Sanghoon Kim-Leffingwell - Voting for Nostalgia Authoritarian Legacies and Political Behavior in East Asia
From eaps
views
comments
From eaps
Legacies of an authoritarian past still leave enduring effects on voters' political attitudes and behavior. I argue that authoritarian nostalgia is a defining factor in voter attitudes and related behavior in post-authoritarian democracies. Voters who share core values from the authoritarian past construct heightened social identity toward the past, which breeds strong attachment to authoritarian legacy parties. I test this argument with a novel measure for authoritarian nostalgia. With original data collected from South Korea and Taiwan, I provide evidence that people high in authoritarian nostalgia are more likely to identify with and feel attached to authoritarian legacy parties in order to strengthen their social identity, and this finding is consistent across different age cohorts. Using a candidate comparison analysis, I further demonstrate that voters high in authoritarian nostalgia are more attracted to candidates evoking nostalgia over those with high programmatic or ideological proximity. The combined results show how sentiment for the former regime is a central determinant of political behavior in maturing democracies.

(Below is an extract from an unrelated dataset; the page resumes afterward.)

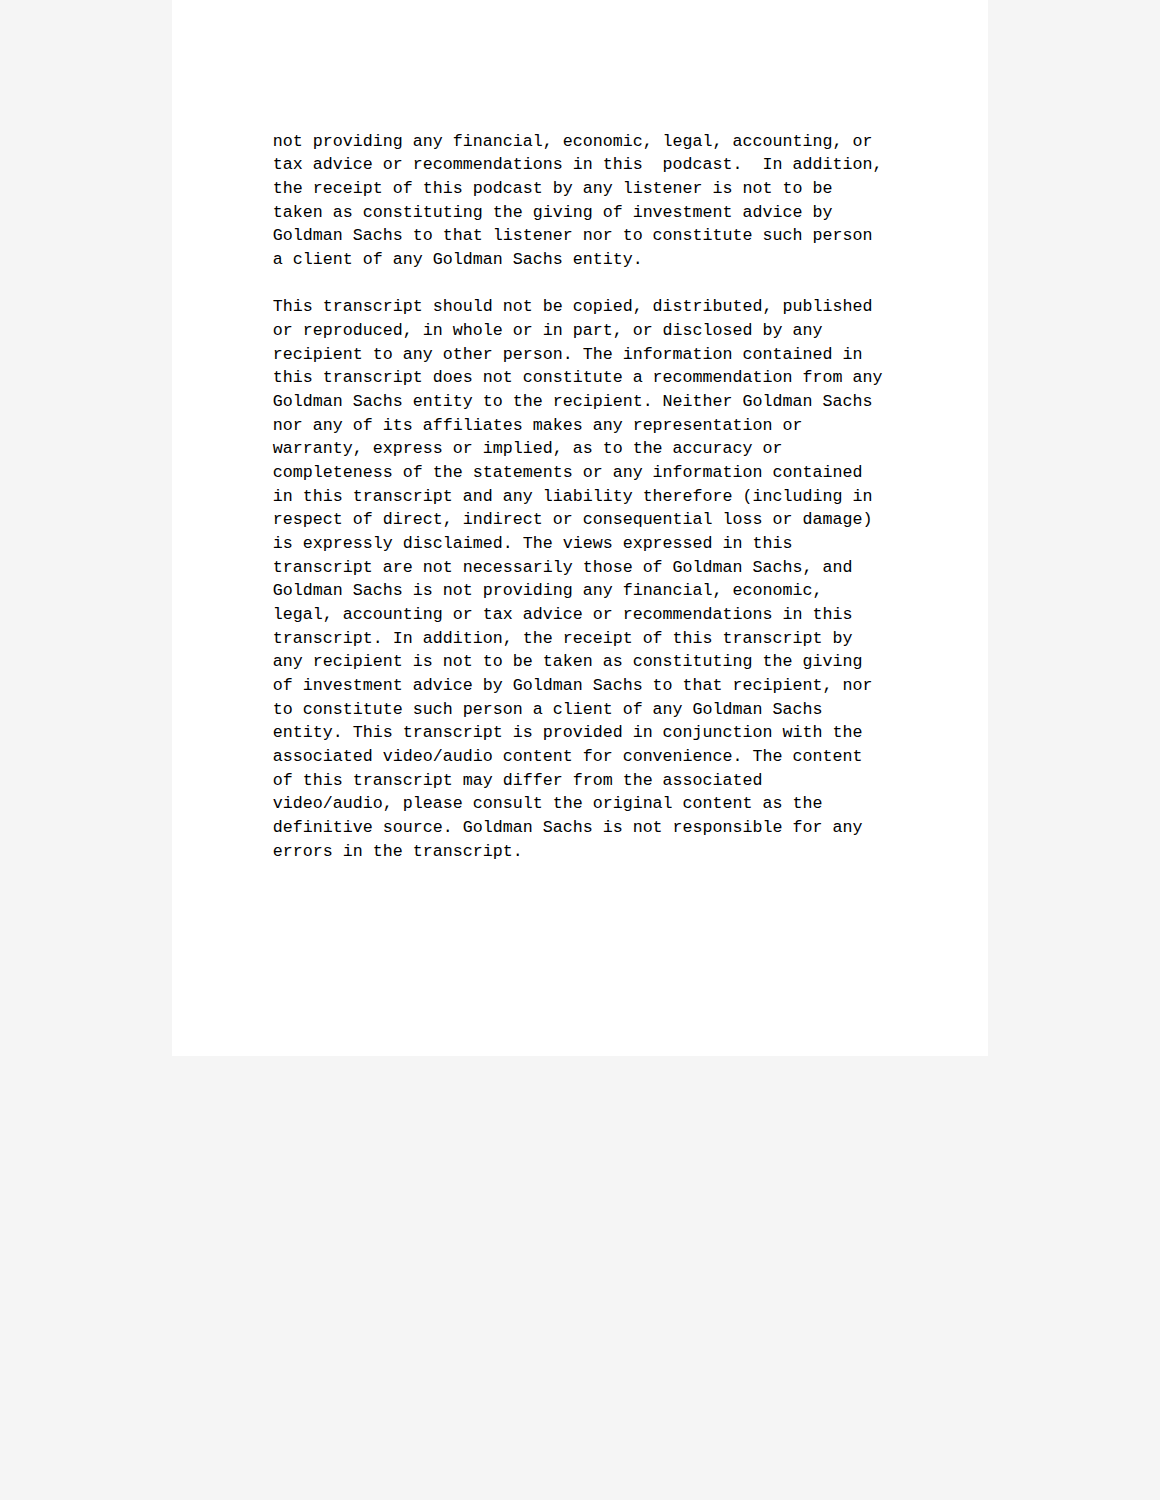not providing any financial, economic, legal, accounting, or tax advice or recommendations in this podcast. In addition, the receipt of this podcast by any listener is not to be taken as constituting the giving of investment advice by Goldman Sachs to that listener nor to constitute such person a client of any Goldman Sachs entity.
This transcript should not be copied, distributed, published or reproduced, in whole or in part, or disclosed by any recipient to any other person. The information contained in this transcript does not constitute a recommendation from any Goldman Sachs entity to the recipient. Neither Goldman Sachs nor any of its affiliates makes any representation or warranty, express or implied, as to the accuracy or completeness of the statements or any information contained in this transcript and any liability therefore (including in respect of direct, indirect or consequential loss or damage) is expressly disclaimed. The views expressed in this transcript are not necessarily those of Goldman Sachs, and Goldman Sachs is not providing any financial, economic, legal, accounting or tax advice or recommendations in this transcript. In addition, the receipt of this transcript by any recipient is not to be taken as constituting the giving of investment advice by Goldman Sachs to that recipient, nor to constitute such person a client of any Goldman Sachs entity. This transcript is provided in conjunction with the associated video/audio content for convenience. The content of this transcript may differ from the associated video/audio, please consult the original content as the definitive source. Goldman Sachs is not responsible for any errors in the transcript.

Sanghoon Kim-Leffingwell is a PhD candidate in the Department of Political Science at the University of Illinois at Urbana-Champaign. His research interests focus on authoritarian nostalgia and related political behavior in post-authoritarian democracies, especially East Asian countries. His dissertation is supported by various sources, including the 2020 Taiwan Fellowship from the Ministry of Foreign Affairs of Taiwan and the Chiang Ching-kuo Foundation for International Scholarly Exchange.